### SOURCE MATERIAL
━━━━━━━━

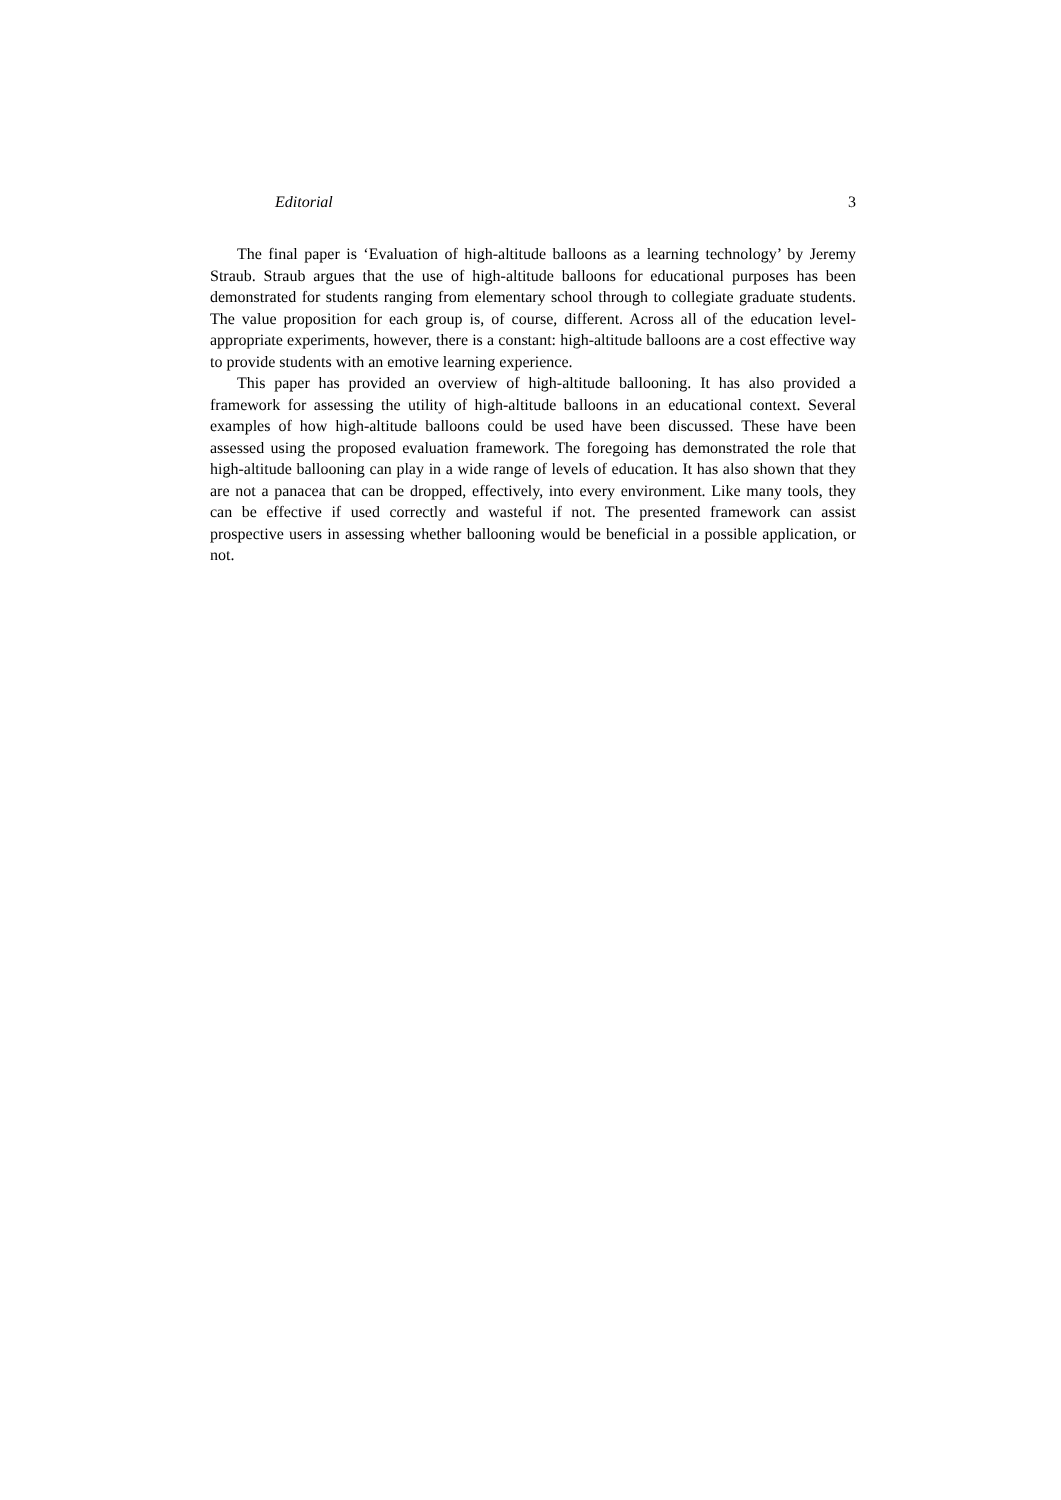Editorial 3
The final paper is ‘Evaluation of high-altitude balloons as a learning technology’ by Jeremy Straub. Straub argues that the use of high-altitude balloons for educational purposes has been demonstrated for students ranging from elementary school through to collegiate graduate students. The value proposition for each group is, of course, different. Across all of the education level-appropriate experiments, however, there is a constant: high-altitude balloons are a cost effective way to provide students with an emotive learning experience.
This paper has provided an overview of high-altitude ballooning. It has also provided a framework for assessing the utility of high-altitude balloons in an educational context. Several examples of how high-altitude balloons could be used have been discussed. These have been assessed using the proposed evaluation framework. The foregoing has demonstrated the role that high-altitude ballooning can play in a wide range of levels of education. It has also shown that they are not a panacea that can be dropped, effectively, into every environment. Like many tools, they can be effective if used correctly and wasteful if not. The presented framework can assist prospective users in assessing whether ballooning would be beneficial in a possible application, or not.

━━━━━━━━

### TASK REQUIREMENTS
The listing above must be restated word for word. Its pictures are to be left out.

### RESULT
Editorial 3
The final paper is ‘Evaluation of high-altitude balloons as a learning technology’ by Jeremy Straub. Straub argues that the use of high-altitude balloons for educational purposes has been demonstrated for students ranging from elementary school through to collegiate graduate students. The value proposition for each group is, of course, different. Across all of the education level-appropriate experiments, however, there is a constant: high-altitude balloons are a cost effective way to provide students with an emotive learning experience.
This paper has provided an overview of high-altitude ballooning. It has also provided a framework for assessing the utility of high-altitude balloons in an educational context. Several examples of how high-altitude balloons could be used have been discussed. These have been assessed using the proposed evaluation framework. The foregoing has demonstrated the role that high-altitude ballooning can play in a wide range of levels of education. It has also shown that they are not a panacea that can be dropped, effectively, into every environment. Like many tools, they can be effective if used correctly and wasteful if not. The presented framework can assist prospective users in assessing whether ballooning would be beneficial in a possible application, or not.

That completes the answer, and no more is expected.